Scherza coi fanti.

Praga: cimitero ebraico tomba di hendela bassevi.Insomma io ero lì a Praga nel quartiere ebraico. E siccome tutta la mia cultura ebraica si fermava all’ora di religione delle medie (ché noi religione alle medie la studiavamo per benino eh, c’era anche il compito in classe.

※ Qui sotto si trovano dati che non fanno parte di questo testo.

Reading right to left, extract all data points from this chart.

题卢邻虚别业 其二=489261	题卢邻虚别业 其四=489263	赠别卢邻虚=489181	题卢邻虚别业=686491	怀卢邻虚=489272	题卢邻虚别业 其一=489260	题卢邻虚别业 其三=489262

E si facevano tutte le altre grandi religioni, ma siccome l’Ebraismo si fece il primo anno urgeva ripassino) ho pensato che era d’uopo andare a vedere il più grande insediamento ebraico europeo.
Poi oltre al cimitero e le sinagoghe c’era la sala delle cerimonie, che la usavano anche come camera mortuaria.
Siccome nell’esposizione lì, visto che ormai non la usano più, c’era "tradizioni e costumi ebraici sulla malattia, la morte e la medicina nel ghetto" arrivo pure a leggere una didascalia, in inglese, che a memoria diceva un po’ così:
"per gli ebrei la malattia non è un momento brutto perché è il momento in cui Dio ti visita"

Ecco, in quel momento mi son girata verso mia mamma e le ho detto: "ma quando è che Iddio leva le tende da casa mia*?"

Son cose.

*in realtà è "ma quando è che si cava dai coglioni allora". Ma non vorrei urtare la sensibilità altrui.

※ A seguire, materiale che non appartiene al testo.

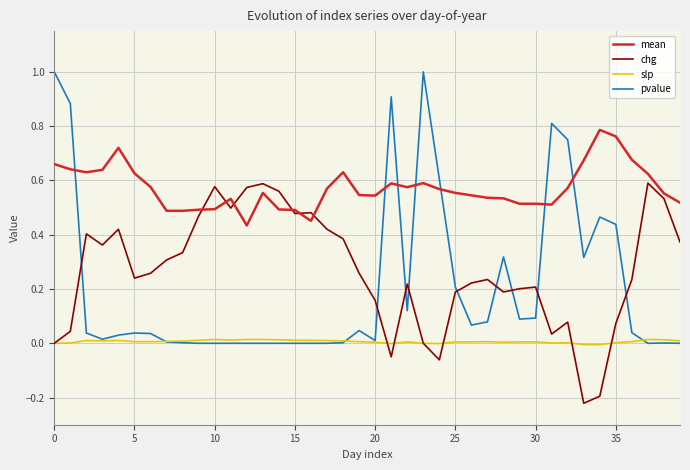

True or false: chg has more than 1 points higher than both neighbors.

True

0 thoughts on “Scherza coi fanti.”

  1. Mitica! Fra l’altro l’ho visitato anch’io. Praga è splendida e il quartiere ebraico mi ha parecchio affascinata. Però io quella cosa li mica l’ho letta…sarà che sono terribilmente superficiale rispetto alle didascalie quando sono in viaggio!

  2. E’ da casa di parecchi, allora, che deve urgentemente sloggiare.

    Sarà il clima, saranno i fatti della vita, saràquelchesarà ma io non ne posso più di sentirmi come mi sento.